▶ _Task description_
Rewrite the records as a numbered list, starting with the first line of the records and continuing through the line containing "longo prazo. Uma paciente fideliza por 20", and leave out any blank lines.

▶ _Input material_
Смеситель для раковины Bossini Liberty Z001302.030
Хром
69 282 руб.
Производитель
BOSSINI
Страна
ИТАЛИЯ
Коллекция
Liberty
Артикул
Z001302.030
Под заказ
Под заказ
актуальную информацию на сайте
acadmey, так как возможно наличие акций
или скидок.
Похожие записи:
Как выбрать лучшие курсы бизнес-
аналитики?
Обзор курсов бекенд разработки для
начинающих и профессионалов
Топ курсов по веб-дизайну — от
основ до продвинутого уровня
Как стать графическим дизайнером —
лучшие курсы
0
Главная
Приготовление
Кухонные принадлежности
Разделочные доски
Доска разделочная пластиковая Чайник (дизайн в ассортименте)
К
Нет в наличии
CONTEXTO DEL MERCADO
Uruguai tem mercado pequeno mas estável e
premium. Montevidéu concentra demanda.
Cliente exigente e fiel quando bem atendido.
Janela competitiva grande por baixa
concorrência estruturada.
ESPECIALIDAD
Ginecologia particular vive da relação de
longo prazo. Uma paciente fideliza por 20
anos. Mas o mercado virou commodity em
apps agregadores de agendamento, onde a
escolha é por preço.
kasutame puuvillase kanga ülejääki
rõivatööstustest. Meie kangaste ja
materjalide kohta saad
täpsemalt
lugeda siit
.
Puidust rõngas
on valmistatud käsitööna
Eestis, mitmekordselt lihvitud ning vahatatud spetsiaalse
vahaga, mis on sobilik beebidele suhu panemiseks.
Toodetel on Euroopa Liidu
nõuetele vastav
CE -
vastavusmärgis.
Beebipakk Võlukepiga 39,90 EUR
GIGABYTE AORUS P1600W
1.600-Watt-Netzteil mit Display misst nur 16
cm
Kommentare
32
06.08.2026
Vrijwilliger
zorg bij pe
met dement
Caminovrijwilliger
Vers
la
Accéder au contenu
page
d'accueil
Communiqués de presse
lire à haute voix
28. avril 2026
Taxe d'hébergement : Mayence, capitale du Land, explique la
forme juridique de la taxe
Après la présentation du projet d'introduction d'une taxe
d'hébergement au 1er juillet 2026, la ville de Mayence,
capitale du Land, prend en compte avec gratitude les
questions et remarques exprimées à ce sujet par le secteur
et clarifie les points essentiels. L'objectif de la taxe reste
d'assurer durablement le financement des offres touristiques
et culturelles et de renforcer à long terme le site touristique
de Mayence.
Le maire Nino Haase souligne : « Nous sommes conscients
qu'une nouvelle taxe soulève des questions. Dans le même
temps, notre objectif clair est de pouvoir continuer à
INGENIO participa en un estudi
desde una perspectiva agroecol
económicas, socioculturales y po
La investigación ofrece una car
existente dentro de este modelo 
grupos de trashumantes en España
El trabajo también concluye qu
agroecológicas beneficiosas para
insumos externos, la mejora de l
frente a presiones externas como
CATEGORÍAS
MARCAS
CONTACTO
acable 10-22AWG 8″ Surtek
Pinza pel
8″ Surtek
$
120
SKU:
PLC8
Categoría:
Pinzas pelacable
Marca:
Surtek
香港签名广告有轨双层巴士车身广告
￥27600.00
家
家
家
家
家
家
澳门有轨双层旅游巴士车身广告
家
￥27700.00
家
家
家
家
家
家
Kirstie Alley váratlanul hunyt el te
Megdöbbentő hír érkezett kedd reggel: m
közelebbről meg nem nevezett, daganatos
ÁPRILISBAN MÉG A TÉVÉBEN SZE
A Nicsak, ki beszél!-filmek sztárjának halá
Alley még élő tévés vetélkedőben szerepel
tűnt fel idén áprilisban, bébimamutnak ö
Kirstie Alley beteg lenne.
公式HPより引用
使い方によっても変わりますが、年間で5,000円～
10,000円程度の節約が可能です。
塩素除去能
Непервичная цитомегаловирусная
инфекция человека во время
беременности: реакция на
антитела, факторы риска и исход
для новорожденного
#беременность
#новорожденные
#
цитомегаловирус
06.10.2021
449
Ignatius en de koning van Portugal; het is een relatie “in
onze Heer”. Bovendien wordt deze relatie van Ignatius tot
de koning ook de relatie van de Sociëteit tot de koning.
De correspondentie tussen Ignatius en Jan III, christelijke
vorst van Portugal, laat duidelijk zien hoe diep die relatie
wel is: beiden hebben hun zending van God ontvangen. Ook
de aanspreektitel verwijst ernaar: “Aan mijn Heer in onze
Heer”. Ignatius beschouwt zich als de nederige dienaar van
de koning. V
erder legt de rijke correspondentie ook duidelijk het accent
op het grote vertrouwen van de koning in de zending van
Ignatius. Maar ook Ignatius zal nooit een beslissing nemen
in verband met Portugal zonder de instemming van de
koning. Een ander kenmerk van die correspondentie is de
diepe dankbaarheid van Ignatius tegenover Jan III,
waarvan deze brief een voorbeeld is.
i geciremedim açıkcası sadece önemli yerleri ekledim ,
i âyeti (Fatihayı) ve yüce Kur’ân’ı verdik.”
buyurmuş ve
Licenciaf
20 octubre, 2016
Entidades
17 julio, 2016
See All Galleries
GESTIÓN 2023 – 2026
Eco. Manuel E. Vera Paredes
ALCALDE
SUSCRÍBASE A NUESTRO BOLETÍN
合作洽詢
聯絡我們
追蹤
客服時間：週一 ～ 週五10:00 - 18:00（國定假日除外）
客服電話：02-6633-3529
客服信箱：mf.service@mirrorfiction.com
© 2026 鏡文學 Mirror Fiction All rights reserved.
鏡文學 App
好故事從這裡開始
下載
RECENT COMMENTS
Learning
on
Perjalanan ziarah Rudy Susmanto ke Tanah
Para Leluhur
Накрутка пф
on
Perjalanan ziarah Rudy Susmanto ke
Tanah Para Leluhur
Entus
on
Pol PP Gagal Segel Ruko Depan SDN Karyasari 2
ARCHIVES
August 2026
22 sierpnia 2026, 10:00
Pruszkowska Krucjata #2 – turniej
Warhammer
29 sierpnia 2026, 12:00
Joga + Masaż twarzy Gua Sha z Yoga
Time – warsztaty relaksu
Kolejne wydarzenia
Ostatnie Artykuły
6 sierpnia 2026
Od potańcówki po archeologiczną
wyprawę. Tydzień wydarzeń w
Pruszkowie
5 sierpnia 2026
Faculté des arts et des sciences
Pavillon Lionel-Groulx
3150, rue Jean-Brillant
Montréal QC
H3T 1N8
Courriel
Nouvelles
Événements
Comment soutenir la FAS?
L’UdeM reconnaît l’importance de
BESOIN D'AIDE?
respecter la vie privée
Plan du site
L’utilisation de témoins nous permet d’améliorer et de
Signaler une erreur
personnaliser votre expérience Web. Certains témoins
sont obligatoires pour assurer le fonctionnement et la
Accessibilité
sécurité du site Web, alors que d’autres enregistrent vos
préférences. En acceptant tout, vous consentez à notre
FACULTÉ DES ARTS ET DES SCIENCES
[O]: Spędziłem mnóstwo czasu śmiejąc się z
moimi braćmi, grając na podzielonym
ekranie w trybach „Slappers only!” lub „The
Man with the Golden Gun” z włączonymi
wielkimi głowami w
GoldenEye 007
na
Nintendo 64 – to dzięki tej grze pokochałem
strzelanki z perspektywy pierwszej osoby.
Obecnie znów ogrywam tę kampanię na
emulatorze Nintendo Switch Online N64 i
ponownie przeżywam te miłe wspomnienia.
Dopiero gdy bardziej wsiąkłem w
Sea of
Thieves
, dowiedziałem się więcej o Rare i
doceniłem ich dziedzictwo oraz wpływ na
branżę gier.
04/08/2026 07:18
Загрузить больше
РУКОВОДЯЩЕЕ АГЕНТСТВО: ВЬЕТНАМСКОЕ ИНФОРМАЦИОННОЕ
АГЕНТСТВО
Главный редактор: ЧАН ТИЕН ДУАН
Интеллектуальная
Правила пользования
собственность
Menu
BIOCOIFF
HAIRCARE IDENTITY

▶ _Answer to the exercise_
1. Смеситель для раковины Bossini Liberty Z001302.030
2. Хром
3. 69 282 руб.
4. Производитель
5. BOSSINI
6. Страна
7. ИТАЛИЯ
8. Коллекция
9. Liberty
10. Артикул
11. Z001302.030
12. Под заказ
13. Под заказ
14. актуальную информацию на сайте
15. acadmey, так как возможно наличие акций
16. или скидок.
17. Похожие записи:
18. Как выбрать лучшие курсы бизнес-
19. аналитики?
20. Обзор курсов бекенд разработки для
21. начинающих и профессионалов
22. Топ курсов по веб-дизайну — от
23. основ до продвинутого уровня
24. Как стать графическим дизайнером —
25. лучшие курсы
26. 0
27. Главная
28. Приготовление
29. Кухонные принадлежности
30. Разделочные доски
31. Доска разделочная пластиковая Чайник (дизайн в ассортименте)
32. К
33. Нет в наличии
34. CONTEXTO DEL MERCADO
35. Uruguai tem mercado pequeno mas estável e
36. premium. Montevidéu concentra demanda.
37. Cliente exigente e fiel quando bem atendido.
38. Janela competitiva grande por baixa
39. concorrência estruturada.
40. ESPECIALIDAD
41. Ginecologia particular vive da relação de
42. longo prazo. Uma paciente fideliza por 20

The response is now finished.